Muharram Greetings Row: Justice Markandey Katju Calls the Controversy 'Baat Ka Batangarh'
Justice Markandey Katju reflects on the controversy over Salman Khurshid's Muharram New Year greeting, arguing that the dispute became an unnecessary controversy.
Baat ka batangarh
By Justice Markandey Katju
The first day of Moharram, which has commenced, is also the first day of the Islamic calendar
https://en.wikipedia.org/wiki/Muharram
My friend Salman Khursheed, former Union Minister for External Affairs and senior advocate, Supreme Court of India, whom I have known for about 50 years, put up a Facebook post wishing 'Mubarak' to Muslims for the New Year.
This evoked huge protests on the social media by Indian Shias, who said that we are in mourning (over the martyrdom of Imam Husain, the grandson of the Prophet, and many of his 72 followers and relatives at Karbala in 680 AD), but you are wishing 'mubarak', which shows your insensitivity and callousness to our feelings.
On receiving these protests, Salman, who is a Sunni, deleted his fb post.
Today I spoke on WhatsApp both with Salman and many of my Shia friends.

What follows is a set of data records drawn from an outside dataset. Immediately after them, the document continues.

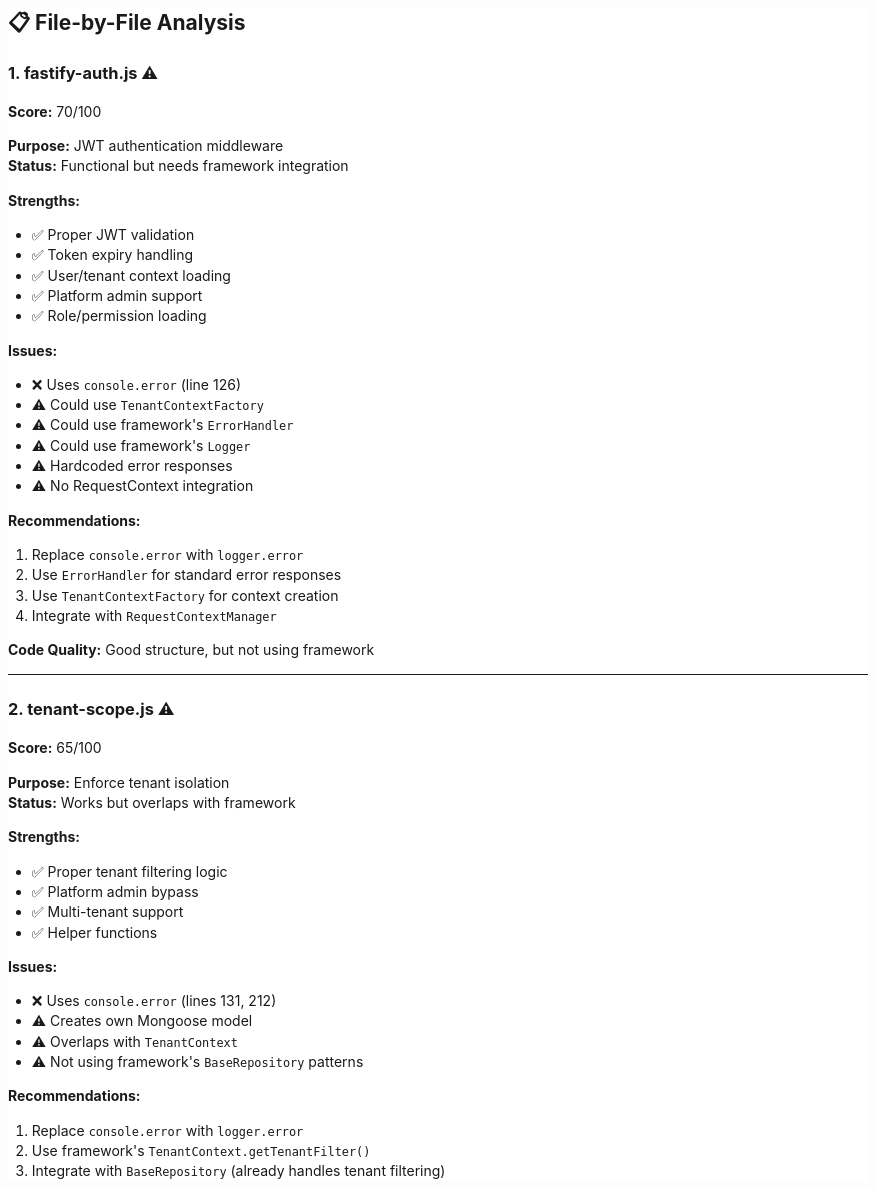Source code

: 
## 📋 File-by-File Analysis

### 1. fastify-auth.js ⚠️
**Score:** 70/100

**Purpose:** JWT authentication middleware  
**Status:** Functional but needs framework integration

**Strengths:**
- ✅ Proper JWT validation
- ✅ Token expiry handling
- ✅ User/tenant context loading
- ✅ Platform admin support
- ✅ Role/permission loading

**Issues:**
- ❌ Uses `console.error` (line 126)
- ⚠️ Could use `TenantContextFactory`
- ⚠️ Could use framework's `ErrorHandler`
- ⚠️ Could use framework's `Logger`
- ⚠️ Hardcoded error responses
- ⚠️ No RequestContext integration

**Recommendations:**
1. Replace `console.error` with `logger.error`
2. Use `ErrorHandler` for standard error responses
3. Use `TenantContextFactory` for context creation
4. Integrate with `RequestContextManager`

**Code Quality:** Good structure, but not using framework

---

### 2. tenant-scope.js ⚠️
**Score:** 65/100

**Purpose:** Enforce tenant isolation  
**Status:** Works but overlaps with framework

**Strengths:**
- ✅ Proper tenant filtering logic
- ✅ Platform admin bypass
- ✅ Multi-tenant support
- ✅ Helper functions

**Issues:**
- ❌ Uses `console.error` (lines 131, 212)
- ⚠️ Creates own Mongoose model
- ⚠️ Overlaps with `TenantContext`
- ⚠️ Not using framework's `BaseRepository` patterns

**Recommendations:**
1. Replace `console.error` with `logger.error`
2. Use framework's `TenantContext.getTenantFilter()`
3. Integrate with `BaseRepository` (already handles tenant filtering)
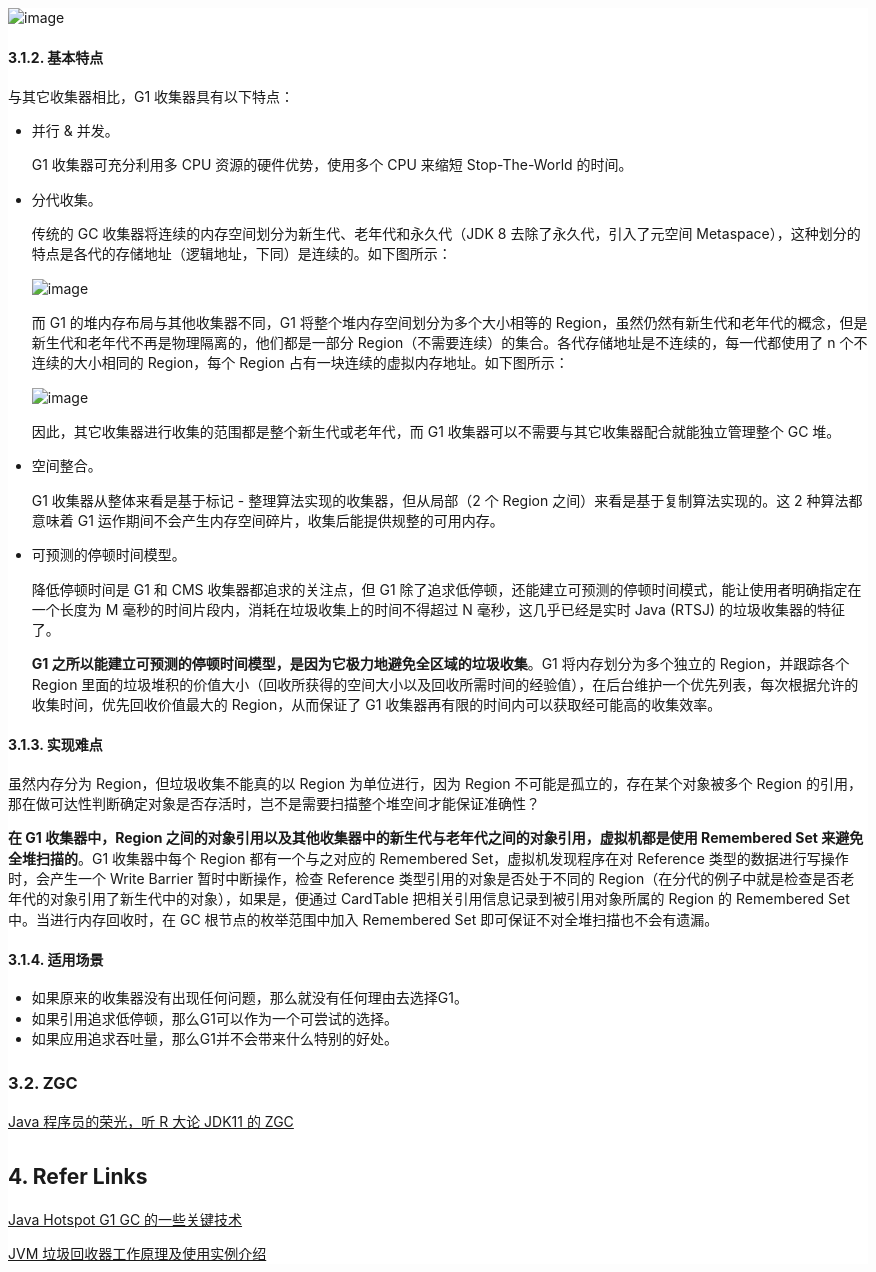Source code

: ![image](http://img.cdn.firejq.com/jpg/2018/11/21/bc689d33f4bb5477c1a5c6ecba09fe30.jpg)

#### 3.1.2. 基本特点

与其它收集器相比，G1 收集器具有以下特点：
- 并行 & 并发。

  G1 收集器可充分利用多 CPU 资源的硬件优势，使用多个 CPU 来缩短 Stop-The-World 的时间。

- 分代收集。

  传统的 GC 收集器将连续的内存空间划分为新生代、老年代和永久代（JDK 8 去除了永久代，引入了元空间 Metaspace），这种划分的特点是各代的存储地址（逻辑地址，下同）是连续的。如下图所示：

  ![image](http://img.cdn.firejq.com/jpg/2018/11/21/6e13e757d833259ffc5d3bcada83673b.jpg)

  而 G1 的堆内存布局与其他收集器不同，G1 将整个堆内存空间划分为多个大小相等的 Region，虽然仍然有新生代和老年代的概念，但是新生代和老年代不再是物理隔离的，他们都是一部分 Region（不需要连续）的集合。各代存储地址是不连续的，每一代都使用了 n 个不连续的大小相同的 Region，每个 Region 占有一块连续的虚拟内存地址。如下图所示：

  ![image](http://img.cdn.firejq.com/jpg/2018/11/21/ff1db5bb7ae74a4d040940137f12349f.jpg)

  因此，其它收集器进行收集的范围都是整个新生代或老年代，而 G1 收集器可以不需要与其它收集器配合就能独立管理整个 GC 堆。

- 空间整合。

  G1 收集器从整体来看是基于标记 - 整理算法实现的收集器，但从局部（2 个 Region 之间）来看是基于复制算法实现的。这 2 种算法都意味着 G1 运作期间不会产生内存空间碎片，收集后能提供规整的可用内存。

- 可预测的停顿时间模型。

  降低停顿时间是 G1 和 CMS 收集器都追求的关注点，但 G1 除了追求低停顿，还能建立可预测的停顿时间模式，能让使用者明确指定在一个长度为 M 毫秒的时间片段内，消耗在垃圾收集上的时间不得超过 N 毫秒，这几乎已经是实时 Java (RTSJ) 的垃圾收集器的特征了。

  **G1 之所以能建立可预测的停顿时间模型，是因为它极力地避免全区域的垃圾收集**。G1 将内存划分为多个独立的 Region，并跟踪各个 Region 里面的垃圾堆积的价值大小（回收所获得的空间大小以及回收所需时间的经验值），在后台维护一个优先列表，每次根据允许的收集时间，优先回收价值最大的 Region，从而保证了 G1 收集器再有限的时间内可以获取经可能高的收集效率。

#### 3.1.3. 实现难点

虽然内存分为 Region，但垃圾收集不能真的以 Region 为单位进行，因为 Region 不可能是孤立的，存在某个对象被多个 Region 的引用，那在做可达性判断确定对象是否存活时，岂不是需要扫描整个堆空间才能保证准确性？

**在 G1 收集器中，Region 之间的对象引用以及其他收集器中的新生代与老年代之间的对象引用，虚拟机都是使用 Remembered Set 来避免全堆扫描的**。G1 收集器中每个 Region 都有一个与之对应的 Remembered Set，虚拟机发现程序在对 Reference 类型的数据进行写操作时，会产生一个 Write Barrier 暂时中断操作，检查 Reference 类型引用的对象是否处于不同的 Region（在分代的例子中就是检查是否老年代的对象引用了新生代中的对象），如果是，便通过 CardTable 把相关引用信息记录到被引用对象所属的 Region 的 Remembered Set 中。当进行内存回收时，在 GC 根节点的枚举范围中加入 Remembered Set 即可保证不对全堆扫描也不会有遗漏。

#### 3.1.4. 适用场景

- 如果原来的收集器没有出现任何问题，那么就没有任何理由去选择G1。
- 如果引用追求低停顿，那么G1可以作为一个可尝试的选择。
- 如果应用追求吞吐量，那么G1并不会带来什么特别的好处。

### 3.2. ZGC

[Java 程序员的荣光，听 R 大论 JDK11 的 ZGC](https://mp.weixin.qq.com/s?__biz=MzIzODYyNjkzNw==&mid=2247483956&idx=1&sn=e9f8bbbb70c8919cf1efea2ed465f5d3&chksm=e9373322de40ba34f0e8ea645c556b62cc3829cafefb390537321693a13d31480bd6c768ea40&mpshare=1&scene=1&srcid=0831tknoOQCZ6tVCJyuQzszC#rd)

## 4. Refer Links

[Java Hotspot G1 GC 的一些关键技术](https://tech.meituan.com/g1.html)

[JVM 垃圾回收器工作原理及使用实例介绍](https://www.ibm.com/developerworks/cn/java/j-lo-JVMGarbageCollection/index.html)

Salman, who is a thorough gentleman, said to me that he only wished 'mubarak' for the Islamic New Year, and had no intention to hurt anyone's feelings. Also, he had subsequently deleted the post when he learnt that some people were objecting to it.
I then contacted on WhatsApp some Shia friends who had objected to Salman's fb post, and told them bluntly that in my opinion they were only doing 'baat ka batangarh' ( making a mountain out of a molehill ). Salman had not said anything about the tragedy of Karbala, but had only conveyed his New Year greetings. Shias should not be so touchy, hypersensitive, grouchy, tetchy and snappish as to raise a hue and cry over everything.
One of my Shia friends said that Sunnis always like to tease Shias in the way Salman did. I told him that was a dumb thing to say. I have known Salman for half a century. He is a thorough gentleman, and the last thing in his mind when he put up the post would have been to hurt the feelings of Shias.
So it is really a kerfuffle, fuss and feathers, pother, and hoo ha over nothing, and, as Shakespeare would say, 'Much ado about nothing'.
(Justice Katju is a retired judge of the Supreme Court of India and a former Chairman of the Press Council of India. These are his personal views.)